The Department of Labor recently issued guidance specific to situations where two (or more) employers each separately employ an employee and are sufficiently associated with or related to each other with respect to the employee. This type of joint employment is sometimes referred to as horizontal joint employment. The focus of the horizontal joint employment analysis is the degree of association between the two potential joint employers even if they are formally separate legal entities and the degree to which they share control of the employee. The following factors may be relevant when analyzing the degree of association between, and sharing of control by, potential horizontal joint employers:

  •       who owns the potential joint employers (i.e., does one employer own part or all of the other or do they have any common owners);
  •       do the potential joint employers have any overlapping officers, directors, executives, or managers;
  •       do the potential joint employers share control over operations (e.g., hiring, firing, payroll, advertising, overhead costs);
  •       are the potential joint employers’ operations inter-mingled (for example, is there one administrative operation for both employers, or does the same person schedule and pay the employees regardless of which employer they work for);
  •       does one potential joint employer supervise the work of the other;
  •       do the potential joint employers share supervisory authority for the employee;
  •       do the potential joint employers treat the employees as a pool of employees available to both of them;
  •       do the potential joint employers share clients or customers; and
  •       are there any agreements between the potential joint employers

To reduce the possibility of being considered joint employers, it is important to limit the above, particularly the appearance that one entity has any control over the dealings with the employees of another entity. When outsourcing payroll, HR, benefits and/or Risk Management, it is likely that the Service Agreement specifies that the worksite employer retains the responsibility for managing the day to day operations and employees. Below are some suggestions to avoid potential risk.  The recommendations listed below refer to franchisees and franchisors, but could apply to any company with shared employee relationships.

1. Employee Handbooks & Templates. It’s best to make your own decisions about your handbook content, rather than basing your policies on what another franchisee has in their handbook. Also, the franchisor should avoid providing franchisees with employment applications or other employee forms or templates that they are required to use. A good HR Consultant can work with you to customize your Employee Handbook and provide customizable templates that satisfy your employee management needs, thus avoiding the appearance of an outside entity having control over how your staff is hired and managed.
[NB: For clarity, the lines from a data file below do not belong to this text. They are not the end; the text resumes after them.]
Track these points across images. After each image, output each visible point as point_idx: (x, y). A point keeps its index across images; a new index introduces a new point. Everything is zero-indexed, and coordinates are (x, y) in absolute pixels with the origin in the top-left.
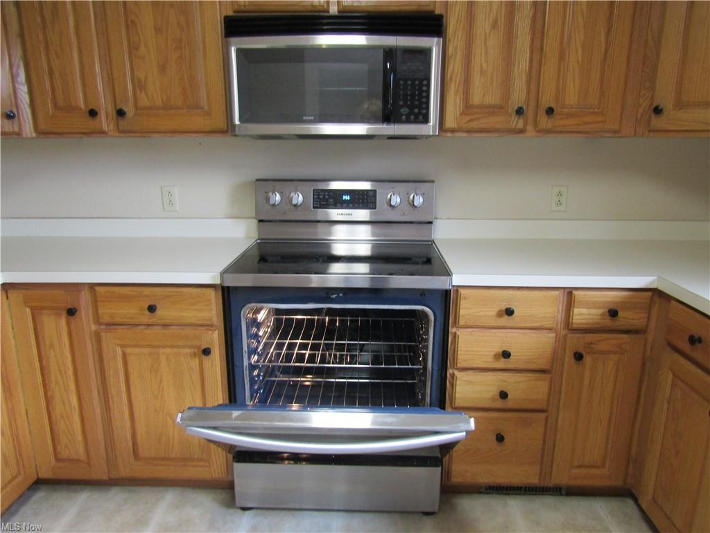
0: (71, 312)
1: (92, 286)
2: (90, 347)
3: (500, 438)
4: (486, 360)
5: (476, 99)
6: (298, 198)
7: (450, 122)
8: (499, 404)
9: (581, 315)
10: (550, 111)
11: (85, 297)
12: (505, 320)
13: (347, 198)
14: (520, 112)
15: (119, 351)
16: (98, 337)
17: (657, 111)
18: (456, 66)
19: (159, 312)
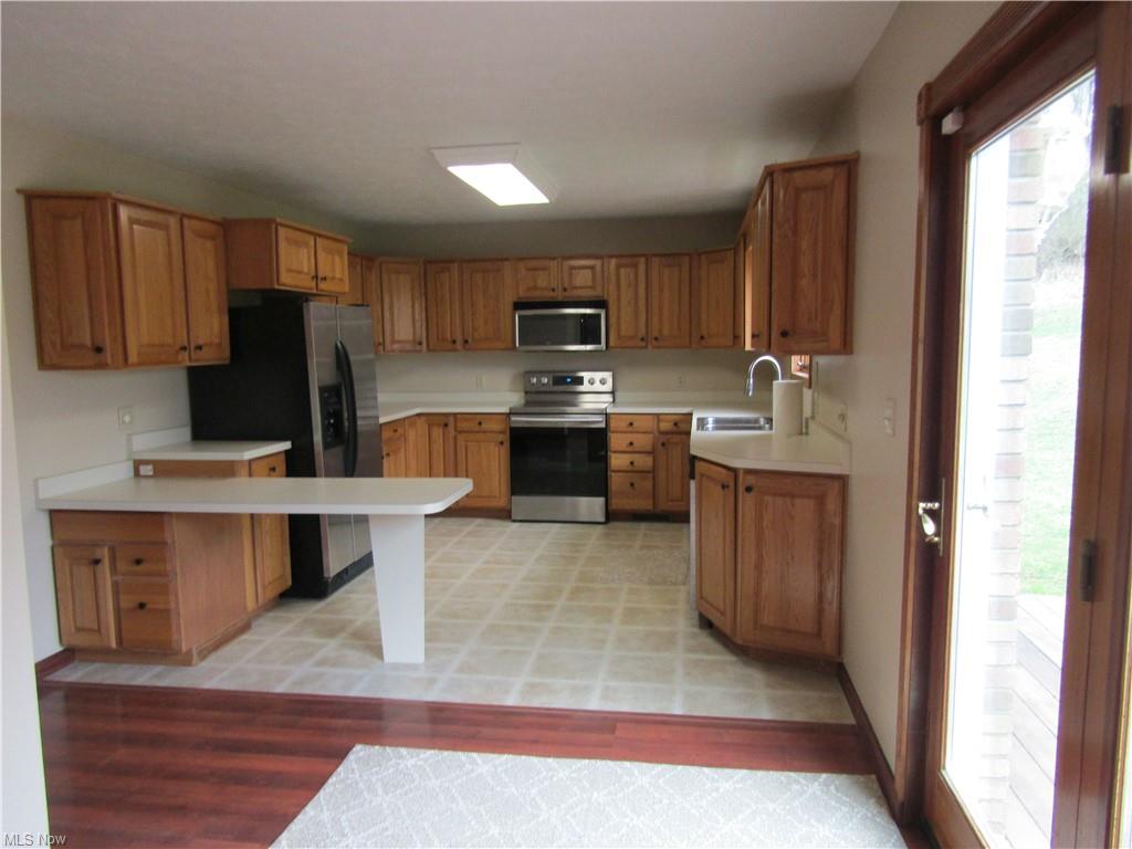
0: (446, 425)
1: (455, 415)
2: (451, 442)
3: (632, 485)
4: (624, 447)
5: (623, 333)
6: (545, 380)
7: (612, 344)
8: (630, 468)
9: (665, 426)
10: (656, 339)
11: (452, 418)
12: (630, 429)
13: (569, 380)
14: (642, 339)
15: (464, 443)
16: (455, 438)
17: (702, 338)
18: (613, 320)
19: (483, 425)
2. Employment Decisions.  As good risk minimizing best practice for a franchisor is to   avoid involvement in a franchisee’s employment decisions, including hiring, firing, disciplining, scheduling, setting wages and establishing working conditions. Because the franchise is a separate business entity, a franchisor should not set specific work schedules or pay structure for the franchisee’s workers. The franchisee should set its own schedules, hours of work and pay rates. Employee information should not be shared between franchises.  And if hiring an employee, who also works for another franchisee, complete the same selection processes as you would with any other applicant.

3. Don’t Direct Franchisee’s Employees.  Franchisors should give directions to the franchisee ownership, not the franchisee employees themselves. The franchisor does not want to create any appearance that it has any control over the day-to-day operations of the franchisee.

4. Train Your Employees Yourself. Franchisee owners should train their own employees. The franchisor should only train the franchisee-owner, and training for anyone below the ownership level should be optional, if it is offered at all.

The best recipe for minimizing risk when a joint employment relationship may look to exist is to draw a clear line between of what is one organization’s responsibility with day to day employee management as compared to another.  In the franchising world if there is a separate legal entity involved, that is the dividing line.

Many new franchise owners believe they “bought” HR systems and processes when they bought the unit.  But in reality franchisors don’t want to share risk in something they can’t control.  They aren’t at the unit day in and day out to make hiring, managing and labor law compliance decisions – the franchisee owner and the staff they choose to hire are.